6. Nur gemeinsam sind wir stark Wir fassen unsere Überlegungen so zusammen:
- Kulturförderung ist eine gemeinsame Aufgabe des öffentlichen Gemeinwesens und der Kunstschaffenden. Eine Strategie für die Kulturförderung muss in gemeinsamer Diskussion festgelegt werden.
- Kultur, an der nicht möglichst viele teilhaben, kann wenig bewirken. Vermittlung der Kultur ist zwingende Ergänzung ihrer Förderung – ja ist selber Förderung.
- Bern soll ein Basislager der Kultur sein. Ein Camp aller Kulturschaffenden aller Sparten.
- Die Kulturschaffenden organisieren jährlich den Kulturtag zur Begegnung mit den Leuten, mit dem Publikum. Die Bearbeitung eines gemeinsamen Themas kann die Begegnung bereichern.
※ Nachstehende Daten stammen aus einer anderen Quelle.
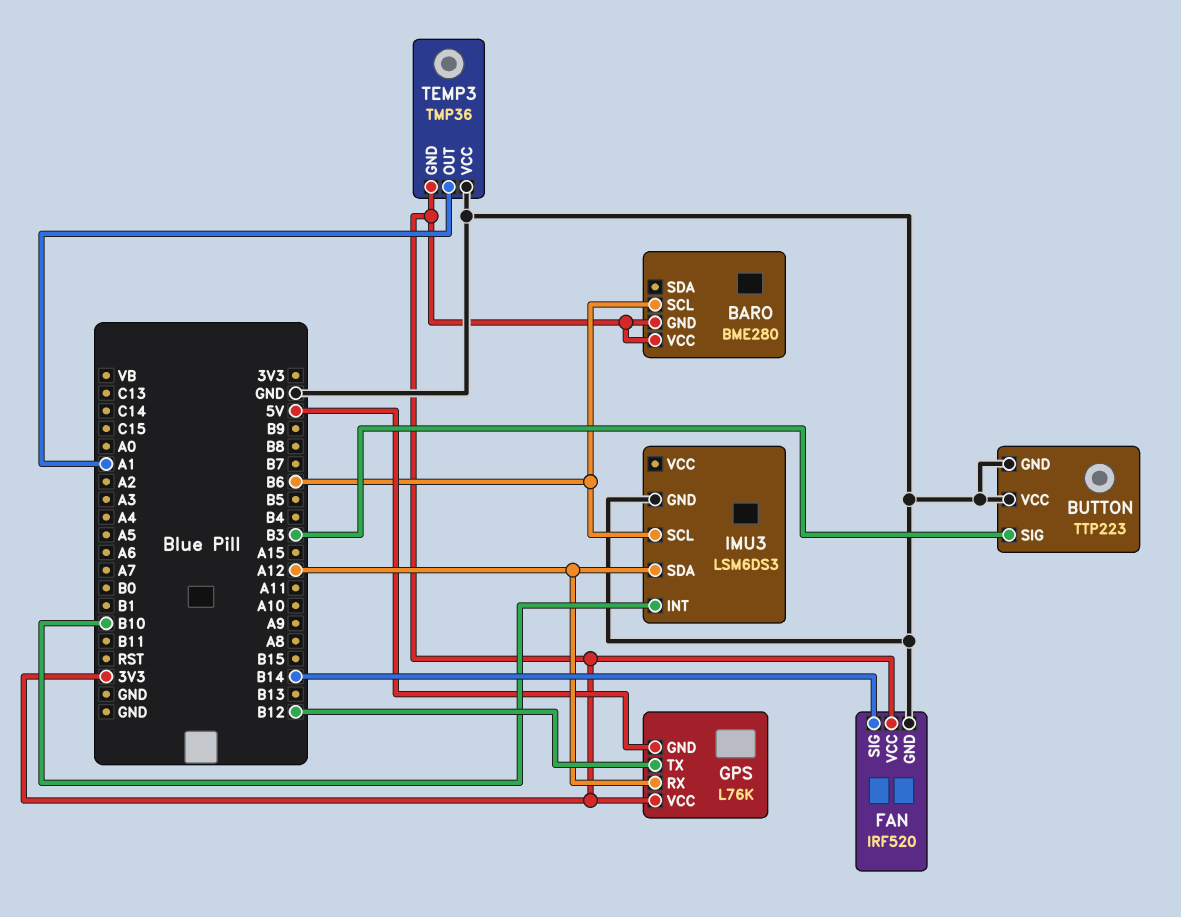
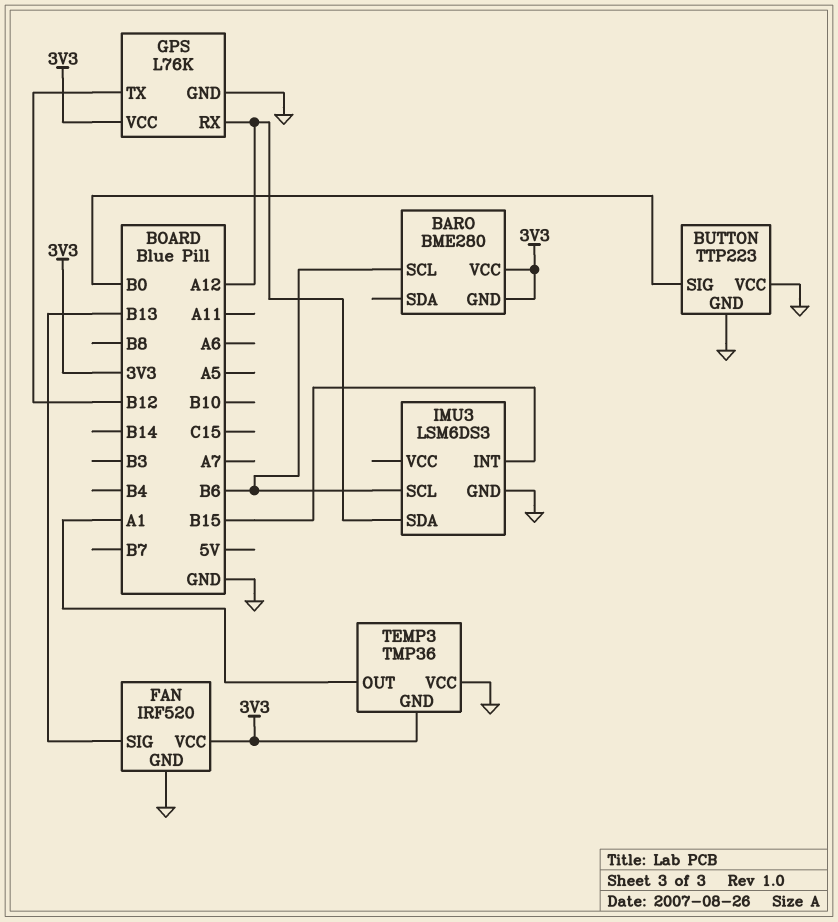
BUTTON pin SIG: B3 -> B0
FAN pin SIG: B14 -> B13
GPS pin GND: 5V -> GND
IMU3 pin INT: B10 -> B15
Und jetzt? In der Kulturszene wird oft eine zielorientierte, mutige Politik gefordert. Geht es um Förderentscheide und um Leistungsvereinbarungen, schauen die meisten nur für sich. Dabei ist klar: Bei stets knappen Mitteln ist wirksame Förderung nur möglich, wenn alle Beteiligten in transparenter Diskussion aushandeln, wohin die Gelder fliessen sollen – und wohin nicht (mehr). Gefragt sind Konzepte und eine breite gesellschaftliche Debatte. Kein Argument ist die Wahrung des Besitzstands. Die Periodizität der Kulturförderung und –finanzierung öffnet alle vier Jahre die Chance, die Bedürfnisse des Publikums, der Kulturschaffenden und Kultureinrichtungen neu zu ermitteln, gemeinsam auszutarieren und eine Vorstellung für die kommende Zeit zu entwickeln. Genau dies sollten wir jetzt tun. Zusammen. Nur gemeinsam sind wir stark.